We frequently encounter the terms ‘fixed’ and ‘random’ effects in the LMM literature.
There are also many possible definitions, and we chose to present those we think are easier to apply when doing your analyses.
Data comes from:
- all possible levels of a factor (qualitative variable)
- a predictor (quantitative variable)
We wish to make conclusions about the levels of the factor or about the relationship between the response variable and the predictor.
Example: If you are comparing mercury concentration in fish from three different habitats. Habitat has a fixed effect as we sampled in each 3 habitats and we are interested in making conclusions about these specific habitats.
Variables with a random effect are also called random factors, as they are only qualitative variables (categorical, not continuous).

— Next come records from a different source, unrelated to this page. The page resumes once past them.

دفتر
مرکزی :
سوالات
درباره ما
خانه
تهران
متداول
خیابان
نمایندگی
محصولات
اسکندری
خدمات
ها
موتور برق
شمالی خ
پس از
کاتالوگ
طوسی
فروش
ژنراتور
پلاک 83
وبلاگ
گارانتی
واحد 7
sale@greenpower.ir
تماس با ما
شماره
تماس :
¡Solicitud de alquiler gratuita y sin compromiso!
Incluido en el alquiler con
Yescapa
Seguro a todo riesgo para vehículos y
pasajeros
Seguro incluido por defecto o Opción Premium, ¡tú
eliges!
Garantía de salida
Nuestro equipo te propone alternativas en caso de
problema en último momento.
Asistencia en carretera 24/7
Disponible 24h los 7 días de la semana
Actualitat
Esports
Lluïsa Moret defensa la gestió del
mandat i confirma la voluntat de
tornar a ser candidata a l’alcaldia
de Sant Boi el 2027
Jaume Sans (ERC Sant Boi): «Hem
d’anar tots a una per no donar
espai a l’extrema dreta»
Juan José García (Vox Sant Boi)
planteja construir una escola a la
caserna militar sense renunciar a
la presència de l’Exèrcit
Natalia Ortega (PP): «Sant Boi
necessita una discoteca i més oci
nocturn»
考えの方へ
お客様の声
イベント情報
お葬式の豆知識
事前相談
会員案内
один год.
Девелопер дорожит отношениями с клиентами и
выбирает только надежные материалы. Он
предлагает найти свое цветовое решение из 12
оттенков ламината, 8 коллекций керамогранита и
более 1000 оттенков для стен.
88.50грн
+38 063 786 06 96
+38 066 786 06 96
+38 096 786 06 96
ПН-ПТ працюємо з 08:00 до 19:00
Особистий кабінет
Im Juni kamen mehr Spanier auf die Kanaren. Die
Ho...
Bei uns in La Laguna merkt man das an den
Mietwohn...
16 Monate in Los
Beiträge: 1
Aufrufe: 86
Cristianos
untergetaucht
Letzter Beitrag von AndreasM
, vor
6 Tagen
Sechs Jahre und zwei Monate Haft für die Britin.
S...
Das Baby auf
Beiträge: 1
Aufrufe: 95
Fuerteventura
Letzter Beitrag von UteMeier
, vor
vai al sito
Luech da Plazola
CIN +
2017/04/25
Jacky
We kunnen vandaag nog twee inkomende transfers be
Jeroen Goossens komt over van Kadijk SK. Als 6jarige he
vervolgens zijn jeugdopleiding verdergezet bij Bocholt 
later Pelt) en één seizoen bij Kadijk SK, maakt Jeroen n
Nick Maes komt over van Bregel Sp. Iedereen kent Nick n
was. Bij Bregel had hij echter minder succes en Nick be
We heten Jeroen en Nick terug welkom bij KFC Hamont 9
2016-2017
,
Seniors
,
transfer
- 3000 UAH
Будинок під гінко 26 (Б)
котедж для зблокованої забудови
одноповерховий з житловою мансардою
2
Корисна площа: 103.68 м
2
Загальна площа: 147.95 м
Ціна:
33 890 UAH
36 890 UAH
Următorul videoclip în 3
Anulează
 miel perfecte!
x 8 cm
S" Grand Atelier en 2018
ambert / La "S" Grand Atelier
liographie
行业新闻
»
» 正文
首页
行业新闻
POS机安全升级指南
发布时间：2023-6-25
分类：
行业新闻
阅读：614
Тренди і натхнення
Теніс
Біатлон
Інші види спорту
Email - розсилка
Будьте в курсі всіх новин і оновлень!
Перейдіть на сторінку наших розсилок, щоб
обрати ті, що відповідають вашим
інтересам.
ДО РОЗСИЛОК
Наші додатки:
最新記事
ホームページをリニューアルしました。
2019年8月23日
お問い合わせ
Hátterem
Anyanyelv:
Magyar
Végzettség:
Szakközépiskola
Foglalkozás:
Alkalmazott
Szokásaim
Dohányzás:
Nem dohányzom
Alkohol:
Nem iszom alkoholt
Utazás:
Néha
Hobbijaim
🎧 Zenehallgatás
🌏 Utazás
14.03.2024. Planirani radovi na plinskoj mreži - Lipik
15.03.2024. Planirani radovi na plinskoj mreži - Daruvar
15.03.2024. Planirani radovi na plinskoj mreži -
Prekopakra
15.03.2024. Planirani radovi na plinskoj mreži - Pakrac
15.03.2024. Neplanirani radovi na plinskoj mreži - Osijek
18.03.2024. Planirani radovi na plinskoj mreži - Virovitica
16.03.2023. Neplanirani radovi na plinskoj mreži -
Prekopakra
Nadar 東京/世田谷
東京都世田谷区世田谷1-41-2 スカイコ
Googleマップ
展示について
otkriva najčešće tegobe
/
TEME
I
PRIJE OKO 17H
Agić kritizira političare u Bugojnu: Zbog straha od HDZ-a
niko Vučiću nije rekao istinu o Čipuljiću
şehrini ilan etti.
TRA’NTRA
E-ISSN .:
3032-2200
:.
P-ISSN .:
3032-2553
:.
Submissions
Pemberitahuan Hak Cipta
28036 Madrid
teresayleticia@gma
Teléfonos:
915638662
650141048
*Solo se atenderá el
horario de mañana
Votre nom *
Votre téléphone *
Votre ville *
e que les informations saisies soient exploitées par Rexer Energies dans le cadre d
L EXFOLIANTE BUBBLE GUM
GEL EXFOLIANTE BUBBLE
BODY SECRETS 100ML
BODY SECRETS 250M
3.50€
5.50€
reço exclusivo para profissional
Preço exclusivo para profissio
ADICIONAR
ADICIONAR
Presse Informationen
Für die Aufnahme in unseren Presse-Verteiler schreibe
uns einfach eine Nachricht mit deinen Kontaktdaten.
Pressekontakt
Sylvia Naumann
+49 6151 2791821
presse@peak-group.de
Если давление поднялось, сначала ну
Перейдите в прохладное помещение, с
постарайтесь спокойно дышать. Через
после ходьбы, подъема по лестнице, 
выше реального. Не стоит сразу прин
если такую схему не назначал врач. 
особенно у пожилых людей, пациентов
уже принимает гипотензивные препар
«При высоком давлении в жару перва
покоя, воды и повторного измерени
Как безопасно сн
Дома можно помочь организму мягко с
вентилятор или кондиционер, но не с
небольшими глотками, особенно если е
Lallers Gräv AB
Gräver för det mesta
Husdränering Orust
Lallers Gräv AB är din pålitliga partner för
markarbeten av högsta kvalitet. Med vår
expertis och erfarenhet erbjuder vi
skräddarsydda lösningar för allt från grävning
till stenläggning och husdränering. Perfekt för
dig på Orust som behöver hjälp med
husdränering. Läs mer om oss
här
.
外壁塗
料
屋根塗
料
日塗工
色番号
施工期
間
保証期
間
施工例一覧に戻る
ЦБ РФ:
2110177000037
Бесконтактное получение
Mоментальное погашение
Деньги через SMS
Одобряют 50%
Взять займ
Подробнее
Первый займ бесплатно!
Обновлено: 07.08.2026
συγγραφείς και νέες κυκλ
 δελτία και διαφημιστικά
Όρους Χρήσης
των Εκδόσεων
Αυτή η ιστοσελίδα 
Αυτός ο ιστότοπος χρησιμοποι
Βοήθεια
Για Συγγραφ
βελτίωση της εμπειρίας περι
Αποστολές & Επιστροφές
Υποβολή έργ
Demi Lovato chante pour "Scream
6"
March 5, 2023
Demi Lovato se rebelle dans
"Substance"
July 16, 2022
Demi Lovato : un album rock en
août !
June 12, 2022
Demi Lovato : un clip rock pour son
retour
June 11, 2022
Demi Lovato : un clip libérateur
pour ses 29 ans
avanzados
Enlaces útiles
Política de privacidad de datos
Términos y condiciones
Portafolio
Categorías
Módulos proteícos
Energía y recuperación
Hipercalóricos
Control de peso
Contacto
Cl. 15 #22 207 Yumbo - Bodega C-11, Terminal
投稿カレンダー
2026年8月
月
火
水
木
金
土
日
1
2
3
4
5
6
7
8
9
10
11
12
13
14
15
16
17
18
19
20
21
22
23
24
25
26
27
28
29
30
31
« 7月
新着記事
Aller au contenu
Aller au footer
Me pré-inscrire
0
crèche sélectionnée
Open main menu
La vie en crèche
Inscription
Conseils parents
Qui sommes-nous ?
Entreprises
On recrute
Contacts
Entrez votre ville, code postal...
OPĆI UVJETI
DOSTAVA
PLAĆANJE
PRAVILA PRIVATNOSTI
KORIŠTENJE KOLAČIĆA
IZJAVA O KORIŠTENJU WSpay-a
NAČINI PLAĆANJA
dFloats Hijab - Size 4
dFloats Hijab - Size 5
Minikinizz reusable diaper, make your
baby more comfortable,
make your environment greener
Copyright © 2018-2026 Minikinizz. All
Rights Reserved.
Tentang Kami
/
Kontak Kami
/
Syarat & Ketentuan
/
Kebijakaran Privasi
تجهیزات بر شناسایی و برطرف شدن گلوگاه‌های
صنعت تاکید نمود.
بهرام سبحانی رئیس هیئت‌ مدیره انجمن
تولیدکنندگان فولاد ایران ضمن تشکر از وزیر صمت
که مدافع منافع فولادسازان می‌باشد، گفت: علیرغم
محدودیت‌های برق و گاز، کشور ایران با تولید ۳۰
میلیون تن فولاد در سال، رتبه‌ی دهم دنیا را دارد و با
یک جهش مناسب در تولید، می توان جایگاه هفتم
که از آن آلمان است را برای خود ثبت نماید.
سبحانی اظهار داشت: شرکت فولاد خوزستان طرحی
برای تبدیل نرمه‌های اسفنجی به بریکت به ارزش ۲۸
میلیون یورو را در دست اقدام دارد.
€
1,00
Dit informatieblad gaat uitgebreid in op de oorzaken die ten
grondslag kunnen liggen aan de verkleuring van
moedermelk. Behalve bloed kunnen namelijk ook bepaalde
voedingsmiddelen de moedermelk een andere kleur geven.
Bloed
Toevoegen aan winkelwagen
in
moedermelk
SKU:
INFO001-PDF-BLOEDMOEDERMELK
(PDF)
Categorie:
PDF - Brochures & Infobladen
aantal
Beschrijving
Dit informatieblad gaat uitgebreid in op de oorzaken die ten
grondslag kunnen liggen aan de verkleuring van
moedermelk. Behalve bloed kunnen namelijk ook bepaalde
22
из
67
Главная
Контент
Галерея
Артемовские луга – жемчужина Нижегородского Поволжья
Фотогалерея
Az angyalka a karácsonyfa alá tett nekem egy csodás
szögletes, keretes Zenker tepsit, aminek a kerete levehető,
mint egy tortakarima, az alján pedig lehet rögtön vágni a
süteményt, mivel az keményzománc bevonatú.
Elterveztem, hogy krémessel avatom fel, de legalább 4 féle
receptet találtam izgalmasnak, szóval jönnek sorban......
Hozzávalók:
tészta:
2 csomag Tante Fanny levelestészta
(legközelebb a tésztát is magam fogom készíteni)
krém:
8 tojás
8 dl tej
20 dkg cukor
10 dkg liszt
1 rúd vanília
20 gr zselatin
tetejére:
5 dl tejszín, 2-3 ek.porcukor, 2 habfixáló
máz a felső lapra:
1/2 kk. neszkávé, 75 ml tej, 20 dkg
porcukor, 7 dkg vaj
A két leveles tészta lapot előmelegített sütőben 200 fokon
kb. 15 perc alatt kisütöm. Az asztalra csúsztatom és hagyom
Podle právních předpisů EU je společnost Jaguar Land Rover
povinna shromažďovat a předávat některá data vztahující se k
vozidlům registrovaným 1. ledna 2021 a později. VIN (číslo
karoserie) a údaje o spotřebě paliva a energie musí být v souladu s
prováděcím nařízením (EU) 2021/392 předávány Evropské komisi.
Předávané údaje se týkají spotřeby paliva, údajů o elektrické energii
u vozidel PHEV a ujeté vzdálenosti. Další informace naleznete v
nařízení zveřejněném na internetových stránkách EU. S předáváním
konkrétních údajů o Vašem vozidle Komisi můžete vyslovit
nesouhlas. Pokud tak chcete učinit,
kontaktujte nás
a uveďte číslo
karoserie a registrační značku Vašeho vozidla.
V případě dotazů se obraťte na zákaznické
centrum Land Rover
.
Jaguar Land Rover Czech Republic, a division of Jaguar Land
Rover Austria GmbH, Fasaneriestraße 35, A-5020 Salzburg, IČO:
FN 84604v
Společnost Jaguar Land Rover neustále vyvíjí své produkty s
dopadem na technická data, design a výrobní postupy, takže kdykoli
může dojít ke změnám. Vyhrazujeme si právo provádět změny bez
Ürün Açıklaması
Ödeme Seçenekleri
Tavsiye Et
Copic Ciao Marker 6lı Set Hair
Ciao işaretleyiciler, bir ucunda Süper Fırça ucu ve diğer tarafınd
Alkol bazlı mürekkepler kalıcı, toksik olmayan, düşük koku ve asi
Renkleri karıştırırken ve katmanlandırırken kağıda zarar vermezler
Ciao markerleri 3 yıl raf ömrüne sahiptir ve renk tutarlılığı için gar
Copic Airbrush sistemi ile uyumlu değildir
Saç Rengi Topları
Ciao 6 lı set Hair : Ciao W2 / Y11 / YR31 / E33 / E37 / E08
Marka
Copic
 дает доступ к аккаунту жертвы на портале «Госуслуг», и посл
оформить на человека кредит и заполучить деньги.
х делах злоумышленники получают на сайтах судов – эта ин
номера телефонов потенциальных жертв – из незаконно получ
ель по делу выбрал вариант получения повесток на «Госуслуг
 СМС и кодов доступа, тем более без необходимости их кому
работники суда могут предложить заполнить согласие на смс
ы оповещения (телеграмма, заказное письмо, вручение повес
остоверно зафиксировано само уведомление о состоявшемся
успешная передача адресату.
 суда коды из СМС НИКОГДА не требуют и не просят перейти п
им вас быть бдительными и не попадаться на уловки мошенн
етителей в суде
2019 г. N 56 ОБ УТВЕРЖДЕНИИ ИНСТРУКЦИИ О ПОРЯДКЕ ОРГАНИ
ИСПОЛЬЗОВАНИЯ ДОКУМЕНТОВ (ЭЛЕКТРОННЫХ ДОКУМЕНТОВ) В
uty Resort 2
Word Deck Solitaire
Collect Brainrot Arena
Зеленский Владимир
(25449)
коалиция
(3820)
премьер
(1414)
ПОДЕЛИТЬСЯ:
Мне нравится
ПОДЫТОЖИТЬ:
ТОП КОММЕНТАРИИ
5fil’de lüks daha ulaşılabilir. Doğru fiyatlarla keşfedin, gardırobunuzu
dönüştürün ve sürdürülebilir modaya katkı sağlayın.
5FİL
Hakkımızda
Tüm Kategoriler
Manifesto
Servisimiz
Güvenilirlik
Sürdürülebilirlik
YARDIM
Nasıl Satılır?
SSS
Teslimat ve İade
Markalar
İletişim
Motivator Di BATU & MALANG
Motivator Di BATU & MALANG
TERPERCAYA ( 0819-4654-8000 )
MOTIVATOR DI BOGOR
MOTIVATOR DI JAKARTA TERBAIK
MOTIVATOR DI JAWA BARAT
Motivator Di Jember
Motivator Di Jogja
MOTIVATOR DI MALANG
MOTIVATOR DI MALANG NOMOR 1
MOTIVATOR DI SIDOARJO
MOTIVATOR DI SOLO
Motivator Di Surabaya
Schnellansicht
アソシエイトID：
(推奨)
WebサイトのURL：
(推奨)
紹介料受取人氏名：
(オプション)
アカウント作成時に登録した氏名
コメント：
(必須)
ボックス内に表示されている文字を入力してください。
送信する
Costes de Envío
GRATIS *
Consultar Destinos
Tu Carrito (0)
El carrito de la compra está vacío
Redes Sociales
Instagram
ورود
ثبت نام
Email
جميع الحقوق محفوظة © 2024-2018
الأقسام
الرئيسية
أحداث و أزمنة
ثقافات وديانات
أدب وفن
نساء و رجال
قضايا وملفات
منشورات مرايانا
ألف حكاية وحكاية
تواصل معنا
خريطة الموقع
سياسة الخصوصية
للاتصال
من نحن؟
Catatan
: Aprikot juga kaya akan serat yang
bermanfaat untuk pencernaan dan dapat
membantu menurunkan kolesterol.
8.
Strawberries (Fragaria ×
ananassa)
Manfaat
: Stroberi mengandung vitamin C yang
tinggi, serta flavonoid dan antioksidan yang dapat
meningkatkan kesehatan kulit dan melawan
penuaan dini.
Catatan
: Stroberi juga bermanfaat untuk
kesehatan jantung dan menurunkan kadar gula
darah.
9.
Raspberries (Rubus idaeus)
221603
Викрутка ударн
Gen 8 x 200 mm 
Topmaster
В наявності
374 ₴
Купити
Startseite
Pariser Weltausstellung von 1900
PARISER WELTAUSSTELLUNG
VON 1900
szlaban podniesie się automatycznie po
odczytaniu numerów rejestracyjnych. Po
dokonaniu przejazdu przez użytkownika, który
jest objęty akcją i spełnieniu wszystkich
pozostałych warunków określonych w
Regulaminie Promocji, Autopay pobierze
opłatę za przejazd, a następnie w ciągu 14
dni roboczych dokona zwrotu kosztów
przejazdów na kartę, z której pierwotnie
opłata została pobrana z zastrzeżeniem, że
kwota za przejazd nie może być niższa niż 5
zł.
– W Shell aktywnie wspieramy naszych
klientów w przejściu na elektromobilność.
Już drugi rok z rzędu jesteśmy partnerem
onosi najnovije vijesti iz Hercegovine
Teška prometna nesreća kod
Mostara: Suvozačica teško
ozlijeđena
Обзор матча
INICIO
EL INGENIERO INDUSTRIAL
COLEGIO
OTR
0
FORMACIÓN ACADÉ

A random effect is observed when the data only includes a random sample of the factor’s many possible levels, which are all of interest.
They usually are grouping factors for which you want to control the effect in your model, but are not interested in their specific effect on the response variable. Therefore they enable us to structure the error process.
Example: If you are studying mercury contamination in fish in Ugandan crater lakes. For logistical reasons, you can’t sample all the crater lakes, so you sample only 8 of them. However, fish from a given lake might have some sort of correlation between themselves (auto-correlation) since they experience the same environmental conditions. Even though you’re not interested in the effect of each lake specifically, you should account for this potential correlation with a random factor (crater lake) in order to make conclusions about crater lakes in general.